[Entries from a data source]
☆ ☆ ☆
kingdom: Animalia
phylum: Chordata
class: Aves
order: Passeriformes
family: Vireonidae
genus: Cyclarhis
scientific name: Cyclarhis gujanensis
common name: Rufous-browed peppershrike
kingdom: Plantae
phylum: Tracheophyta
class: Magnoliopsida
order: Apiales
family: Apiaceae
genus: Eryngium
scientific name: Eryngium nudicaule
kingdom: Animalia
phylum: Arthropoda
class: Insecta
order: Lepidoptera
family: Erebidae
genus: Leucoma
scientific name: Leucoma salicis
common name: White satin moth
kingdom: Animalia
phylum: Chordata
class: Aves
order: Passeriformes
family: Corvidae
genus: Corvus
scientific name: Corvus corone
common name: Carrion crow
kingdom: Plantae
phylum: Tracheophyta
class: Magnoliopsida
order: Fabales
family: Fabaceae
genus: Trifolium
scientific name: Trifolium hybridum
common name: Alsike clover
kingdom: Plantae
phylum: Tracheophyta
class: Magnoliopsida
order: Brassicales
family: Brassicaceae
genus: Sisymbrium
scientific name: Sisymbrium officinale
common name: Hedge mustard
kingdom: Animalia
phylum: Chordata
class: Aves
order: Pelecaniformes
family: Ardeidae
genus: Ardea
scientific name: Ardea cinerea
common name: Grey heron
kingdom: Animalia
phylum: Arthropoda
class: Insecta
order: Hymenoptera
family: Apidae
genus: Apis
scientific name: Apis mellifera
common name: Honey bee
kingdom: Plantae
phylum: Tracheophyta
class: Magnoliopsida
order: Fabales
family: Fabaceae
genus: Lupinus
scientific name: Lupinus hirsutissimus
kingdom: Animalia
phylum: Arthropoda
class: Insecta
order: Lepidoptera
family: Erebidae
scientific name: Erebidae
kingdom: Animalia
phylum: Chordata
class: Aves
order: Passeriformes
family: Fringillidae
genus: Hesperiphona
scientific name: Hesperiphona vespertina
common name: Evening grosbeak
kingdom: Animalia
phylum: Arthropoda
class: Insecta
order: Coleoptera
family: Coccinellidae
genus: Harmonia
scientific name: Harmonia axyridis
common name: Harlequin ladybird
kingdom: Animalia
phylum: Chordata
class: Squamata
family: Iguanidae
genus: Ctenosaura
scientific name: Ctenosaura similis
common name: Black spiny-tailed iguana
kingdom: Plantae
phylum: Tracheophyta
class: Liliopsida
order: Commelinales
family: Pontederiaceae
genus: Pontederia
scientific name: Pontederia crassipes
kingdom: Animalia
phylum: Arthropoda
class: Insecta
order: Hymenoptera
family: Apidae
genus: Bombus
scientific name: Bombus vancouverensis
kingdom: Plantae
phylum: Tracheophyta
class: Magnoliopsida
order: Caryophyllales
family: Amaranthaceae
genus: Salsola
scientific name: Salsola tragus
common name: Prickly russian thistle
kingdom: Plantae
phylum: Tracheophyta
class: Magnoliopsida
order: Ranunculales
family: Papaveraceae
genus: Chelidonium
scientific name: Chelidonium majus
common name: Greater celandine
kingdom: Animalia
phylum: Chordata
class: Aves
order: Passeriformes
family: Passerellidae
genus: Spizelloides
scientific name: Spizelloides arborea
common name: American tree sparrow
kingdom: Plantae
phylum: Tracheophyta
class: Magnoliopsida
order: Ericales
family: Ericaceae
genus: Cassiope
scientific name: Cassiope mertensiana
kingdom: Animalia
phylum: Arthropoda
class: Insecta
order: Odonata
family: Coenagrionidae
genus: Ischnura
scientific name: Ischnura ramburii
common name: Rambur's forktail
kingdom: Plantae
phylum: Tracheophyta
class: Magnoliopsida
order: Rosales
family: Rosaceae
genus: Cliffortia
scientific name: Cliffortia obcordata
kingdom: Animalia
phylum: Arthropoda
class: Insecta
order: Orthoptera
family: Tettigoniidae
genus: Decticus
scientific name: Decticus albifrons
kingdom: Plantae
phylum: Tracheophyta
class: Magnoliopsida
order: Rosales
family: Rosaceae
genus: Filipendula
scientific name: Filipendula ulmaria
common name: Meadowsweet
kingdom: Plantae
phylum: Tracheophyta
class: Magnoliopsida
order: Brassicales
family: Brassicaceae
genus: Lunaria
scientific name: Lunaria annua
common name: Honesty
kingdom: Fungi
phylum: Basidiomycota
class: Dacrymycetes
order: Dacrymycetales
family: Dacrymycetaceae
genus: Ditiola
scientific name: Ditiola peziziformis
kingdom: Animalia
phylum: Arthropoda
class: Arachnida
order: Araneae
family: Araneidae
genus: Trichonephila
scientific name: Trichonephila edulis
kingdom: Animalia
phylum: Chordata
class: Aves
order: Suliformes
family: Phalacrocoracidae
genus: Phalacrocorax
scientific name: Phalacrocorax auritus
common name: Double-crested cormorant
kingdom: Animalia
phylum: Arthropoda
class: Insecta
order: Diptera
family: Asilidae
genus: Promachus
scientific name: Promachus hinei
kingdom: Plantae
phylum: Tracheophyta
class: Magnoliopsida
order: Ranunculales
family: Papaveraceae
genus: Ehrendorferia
☆ ☆ ☆
Set task
Repeat every line of the entries above word for word, keeping the original order.

Finished answer
kingdom: Animalia
phylum: Chordata
class: Aves
order: Passeriformes
family: Vireonidae
genus: Cyclarhis
scientific name: Cyclarhis gujanensis
common name: Rufous-browed peppershrike
kingdom: Plantae
phylum: Tracheophyta
class: Magnoliopsida
order: Apiales
family: Apiaceae
genus: Eryngium
scientific name: Eryngium nudicaule
kingdom: Animalia
phylum: Arthropoda
class: Insecta
order: Lepidoptera
family: Erebidae
genus: Leucoma
scientific name: Leucoma salicis
common name: White satin moth
kingdom: Animalia
phylum: Chordata
class: Aves
order: Passeriformes
family: Corvidae
genus: Corvus
scientific name: Corvus corone
common name: Carrion crow
kingdom: Plantae
phylum: Tracheophyta
class: Magnoliopsida
order: Fabales
family: Fabaceae
genus: Trifolium
scientific name: Trifolium hybridum
common name: Alsike clover
kingdom: Plantae
phylum: Tracheophyta
class: Magnoliopsida
order: Brassicales
family: Brassicaceae
genus: Sisymbrium
scientific name: Sisymbrium officinale
common name: Hedge mustard
kingdom: Animalia
phylum: Chordata
class: Aves
order: Pelecaniformes
family: Ardeidae
genus: Ardea
scientific name: Ardea cinerea
common name: Grey heron
kingdom: Animalia
phylum: Arthropoda
class: Insecta
order: Hymenoptera
family: Apidae
genus: Apis
scientific name: Apis mellifera
common name: Honey bee
kingdom: Plantae
phylum: Tracheophyta
class: Magnoliopsida
order: Fabales
family: Fabaceae
genus: Lupinus
scientific name: Lupinus hirsutissimus
kingdom: Animalia
phylum: Arthropoda
class: Insecta
order: Lepidoptera
family: Erebidae
scientific name: Erebidae
kingdom: Animalia
phylum: Chordata
class: Aves
order: Passeriformes
family: Fringillidae
genus: Hesperiphona
scientific name: Hesperiphona vespertina
common name: Evening grosbeak
kingdom: Animalia
phylum: Arthropoda
class: Insecta
order: Coleoptera
family: Coccinellidae
genus: Harmonia
scientific name: Harmonia axyridis
common name: Harlequin ladybird
kingdom: Animalia
phylum: Chordata
class: Squamata
family: Iguanidae
genus: Ctenosaura
scientific name: Ctenosaura similis
common name: Black spiny-tailed iguana
kingdom: Plantae
phylum: Tracheophyta
class: Liliopsida
order: Commelinales
family: Pontederiaceae
genus: Pontederia
scientific name: Pontederia crassipes
kingdom: Animalia
phylum: Arthropoda
class: Insecta
order: Hymenoptera
family: Apidae
genus: Bombus
scientific name: Bombus vancouverensis
kingdom: Plantae
phylum: Tracheophyta
class: Magnoliopsida
order: Caryophyllales
family: Amaranthaceae
genus: Salsola
scientific name: Salsola tragus
common name: Prickly russian thistle
kingdom: Plantae
phylum: Tracheophyta
class: Magnoliopsida
order: Ranunculales
family: Papaveraceae
genus: Chelidonium
scientific name: Chelidonium majus
common name: Greater celandine
kingdom: Animalia
phylum: Chordata
class: Aves
order: Passeriformes
family: Passerellidae
genus: Spizelloides
scientific name: Spizelloides arborea
common name: American tree sparrow
kingdom: Plantae
phylum: Tracheophyta
class: Magnoliopsida
order: Ericales
family: Ericaceae
genus: Cassiope
scientific name: Cassiope mertensiana
kingdom: Animalia
phylum: Arthropoda
class: Insecta
order: Odonata
family: Coenagrionidae
genus: Ischnura
scientific name: Ischnura ramburii
common name: Rambur's forktail
kingdom: Plantae
phylum: Tracheophyta
class: Magnoliopsida
order: Rosales
family: Rosaceae
genus: Cliffortia
scientific name: Cliffortia obcordata
kingdom: Animalia
phylum: Arthropoda
class: Insecta
order: Orthoptera
family: Tettigoniidae
genus: Decticus
scientific name: Decticus albifrons
kingdom: Plantae
phylum: Tracheophyta
class: Magnoliopsida
order: Rosales
family: Rosaceae
genus: Filipendula
scientific name: Filipendula ulmaria
common name: Meadowsweet
kingdom: Plantae
phylum: Tracheophyta
class: Magnoliopsida
order: Brassicales
family: Brassicaceae
genus: Lunaria
scientific name: Lunaria annua
common name: Honesty
kingdom: Fungi
phylum: Basidiomycota
class: Dacrymycetes
order: Dacrymycetales
family: Dacrymycetaceae
genus: Ditiola
scientific name: Ditiola peziziformis
kingdom: Animalia
phylum: Arthropoda
class: Arachnida
order: Araneae
family: Araneidae
genus: Trichonephila
scientific name: Trichonephila edulis
kingdom: Animalia
phylum: Chordata
class: Aves
order: Suliformes
family: Phalacrocoracidae
genus: Phalacrocorax
scientific name: Phalacrocorax auritus
common name: Double-crested cormorant
kingdom: Animalia
phylum: Arthropoda
class: Insecta
order: Diptera
family: Asilidae
genus: Promachus
scientific name: Promachus hinei
kingdom: Plantae
phylum: Tracheophyta
class: Magnoliopsida
order: Ranunculales
family: Papaveraceae
genus: Ehrendorferia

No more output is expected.